A batalha das ideias não está sendo ganha pela classe trabalhadora. Nós estamos aqui reféns de uma explicação de mundo da burguesia, que diz que é preciso manter a segurança, os contratos e os investimentos. E que o custo do Brasil é muito alto. Nós estamos desamparados de ferramentas para enfrentar o fascismo. 

É com movimento de massas. Enquanto a nossa gente não entender o que o capitalismo é um problema, a nossa gente será golpeada pelo fascismo. E pior: a nossa gente será elo de transmissão desse golpe, porque um pedaço da nossa gente bate em outro pedaço da nossa gente. 

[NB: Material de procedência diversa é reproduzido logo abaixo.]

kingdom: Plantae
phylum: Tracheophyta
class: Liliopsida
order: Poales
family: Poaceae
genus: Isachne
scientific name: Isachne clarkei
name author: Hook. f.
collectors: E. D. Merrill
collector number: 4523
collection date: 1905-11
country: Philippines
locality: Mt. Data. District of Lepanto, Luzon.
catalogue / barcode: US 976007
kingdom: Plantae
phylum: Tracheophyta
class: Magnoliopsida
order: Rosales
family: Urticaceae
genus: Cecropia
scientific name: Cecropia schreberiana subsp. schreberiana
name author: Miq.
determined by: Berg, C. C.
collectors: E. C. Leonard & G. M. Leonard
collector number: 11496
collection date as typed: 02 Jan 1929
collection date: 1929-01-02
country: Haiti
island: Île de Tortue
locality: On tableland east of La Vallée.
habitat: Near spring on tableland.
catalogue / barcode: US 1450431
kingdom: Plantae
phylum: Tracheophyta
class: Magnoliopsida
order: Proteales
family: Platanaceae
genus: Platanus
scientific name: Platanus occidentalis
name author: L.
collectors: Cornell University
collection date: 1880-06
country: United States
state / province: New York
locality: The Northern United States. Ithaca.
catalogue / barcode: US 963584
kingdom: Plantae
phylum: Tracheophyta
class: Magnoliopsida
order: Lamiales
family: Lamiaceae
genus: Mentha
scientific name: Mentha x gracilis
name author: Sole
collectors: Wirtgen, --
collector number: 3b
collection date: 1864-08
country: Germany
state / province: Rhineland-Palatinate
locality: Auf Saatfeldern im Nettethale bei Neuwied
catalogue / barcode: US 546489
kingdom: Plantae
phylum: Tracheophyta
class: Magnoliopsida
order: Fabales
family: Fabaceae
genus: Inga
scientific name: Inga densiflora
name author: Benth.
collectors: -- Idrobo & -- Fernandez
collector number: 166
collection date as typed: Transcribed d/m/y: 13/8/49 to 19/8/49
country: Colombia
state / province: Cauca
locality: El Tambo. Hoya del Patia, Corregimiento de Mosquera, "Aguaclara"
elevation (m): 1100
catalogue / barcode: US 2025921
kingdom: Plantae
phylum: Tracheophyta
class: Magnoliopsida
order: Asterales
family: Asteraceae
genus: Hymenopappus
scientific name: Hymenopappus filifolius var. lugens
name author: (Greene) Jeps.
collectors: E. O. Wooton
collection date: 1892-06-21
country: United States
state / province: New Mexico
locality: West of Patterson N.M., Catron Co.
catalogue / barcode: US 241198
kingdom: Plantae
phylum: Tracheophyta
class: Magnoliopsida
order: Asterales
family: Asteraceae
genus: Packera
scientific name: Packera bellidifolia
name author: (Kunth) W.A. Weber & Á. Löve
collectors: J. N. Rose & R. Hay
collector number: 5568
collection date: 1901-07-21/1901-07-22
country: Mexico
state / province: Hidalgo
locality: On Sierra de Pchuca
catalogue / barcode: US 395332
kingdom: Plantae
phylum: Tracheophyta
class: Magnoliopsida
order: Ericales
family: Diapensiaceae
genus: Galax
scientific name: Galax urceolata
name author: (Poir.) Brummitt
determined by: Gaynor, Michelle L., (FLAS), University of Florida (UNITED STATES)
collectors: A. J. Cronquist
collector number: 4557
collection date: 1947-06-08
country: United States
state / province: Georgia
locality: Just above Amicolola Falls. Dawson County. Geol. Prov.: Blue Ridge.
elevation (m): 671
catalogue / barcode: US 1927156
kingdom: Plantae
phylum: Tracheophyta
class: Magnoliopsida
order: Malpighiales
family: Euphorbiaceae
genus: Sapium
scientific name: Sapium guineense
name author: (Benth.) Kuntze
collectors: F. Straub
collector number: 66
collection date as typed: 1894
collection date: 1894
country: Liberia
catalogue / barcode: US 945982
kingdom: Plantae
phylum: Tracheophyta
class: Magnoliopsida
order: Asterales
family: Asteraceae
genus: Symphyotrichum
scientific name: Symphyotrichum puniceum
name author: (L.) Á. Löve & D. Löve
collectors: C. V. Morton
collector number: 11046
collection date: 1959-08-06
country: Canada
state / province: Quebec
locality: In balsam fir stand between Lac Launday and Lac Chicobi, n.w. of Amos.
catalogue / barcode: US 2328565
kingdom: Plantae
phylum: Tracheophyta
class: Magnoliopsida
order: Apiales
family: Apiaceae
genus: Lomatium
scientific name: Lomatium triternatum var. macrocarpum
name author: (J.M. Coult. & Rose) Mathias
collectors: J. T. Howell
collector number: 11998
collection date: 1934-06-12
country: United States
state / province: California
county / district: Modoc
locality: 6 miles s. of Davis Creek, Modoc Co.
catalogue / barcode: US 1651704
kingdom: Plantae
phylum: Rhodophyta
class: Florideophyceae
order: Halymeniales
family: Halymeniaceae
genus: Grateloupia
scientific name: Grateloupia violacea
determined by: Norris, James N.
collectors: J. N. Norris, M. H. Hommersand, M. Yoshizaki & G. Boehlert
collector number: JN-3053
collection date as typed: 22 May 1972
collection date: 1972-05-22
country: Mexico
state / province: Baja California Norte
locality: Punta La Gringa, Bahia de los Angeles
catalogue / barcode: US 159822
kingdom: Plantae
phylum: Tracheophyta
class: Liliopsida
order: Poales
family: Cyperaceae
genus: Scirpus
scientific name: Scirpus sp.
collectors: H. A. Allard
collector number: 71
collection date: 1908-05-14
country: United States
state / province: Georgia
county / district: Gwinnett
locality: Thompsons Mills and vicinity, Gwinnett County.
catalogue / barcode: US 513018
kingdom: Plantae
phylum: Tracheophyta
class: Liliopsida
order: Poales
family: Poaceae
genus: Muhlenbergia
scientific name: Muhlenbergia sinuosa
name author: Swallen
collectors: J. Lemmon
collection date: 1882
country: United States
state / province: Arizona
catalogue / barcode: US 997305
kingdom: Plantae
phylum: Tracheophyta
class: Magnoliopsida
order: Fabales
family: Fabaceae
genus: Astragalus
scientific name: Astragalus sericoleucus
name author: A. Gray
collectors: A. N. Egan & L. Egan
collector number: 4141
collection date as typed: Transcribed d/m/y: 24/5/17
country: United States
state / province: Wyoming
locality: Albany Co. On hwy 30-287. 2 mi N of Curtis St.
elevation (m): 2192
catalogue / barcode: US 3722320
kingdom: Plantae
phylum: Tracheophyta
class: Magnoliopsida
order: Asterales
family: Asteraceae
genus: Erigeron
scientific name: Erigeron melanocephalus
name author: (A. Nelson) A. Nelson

Nós superamos o capitalismo e acabamos com essa hipótese de extrema direita ou nós vamos viver novamente um tempo agudo de extrema direita que exigirá de nós uma mobilização como foi aquela para acabar com o Hitler e Mussolini, ou seja, uma guerra de muito sangue.  

Trazendo para o Brasil agora. A gente sabe que o bolsonarismo está muito arraigado na sociedade. A gente está vendo que a extrema direita conseguiu se reagrupar novamente e já começa a fazer planos para 2026. Como a extrema direita se organiza no Brasil e como ela conseguiu se agrupar politicamente não só socialmente, mas politicamente? 

O capitalismo quer essa estrutura social. Isto foi a solução brasileira desde a década de 1990: privatizar e destruir a economia nacional. A burguesia do Brasil percebe que não dá mais para alcançar o povo lendo Foucault e privatizando. É preciso agora alcançar um povo com ferramentas de maior laço com a estrutura cultural e mesmo emotiva e religiosa do povo.  

O que nós temos hoje é presidente da República que comia pão e coisas mais, com farelo no chão, que não usava talher. Isso é também um certo teatro, reforçando uma ideia de rusticidade, porque alcançava uma dimensão popular. A burguesia resolveu apostar nesses personagens e optou pela extrema direita. Ela deixou de lado essa burguesia que come uma comida sofisticada e passou a apostar nesta leitura mais tosca de extrema direita.  

É por causa disso que nós temos um domínio ideológico tamanho que nós temos a imprensa inteira de extrema direita, que não fala contra esses absurdos. A imprensa só anuncia que existem essas posições.  

Ao cabo disso, o povo está dominado pela televisão que fala que direitos humanos são só para humanos direitos. Então, povo é contra qualquer proteção da minoria, e o povo é a dita minoria. O povo vota em posturas políticas contra o seu interesse. Ao cabo, o povo sofre. Só que a aparelhagem ideológica da burguesia está posta.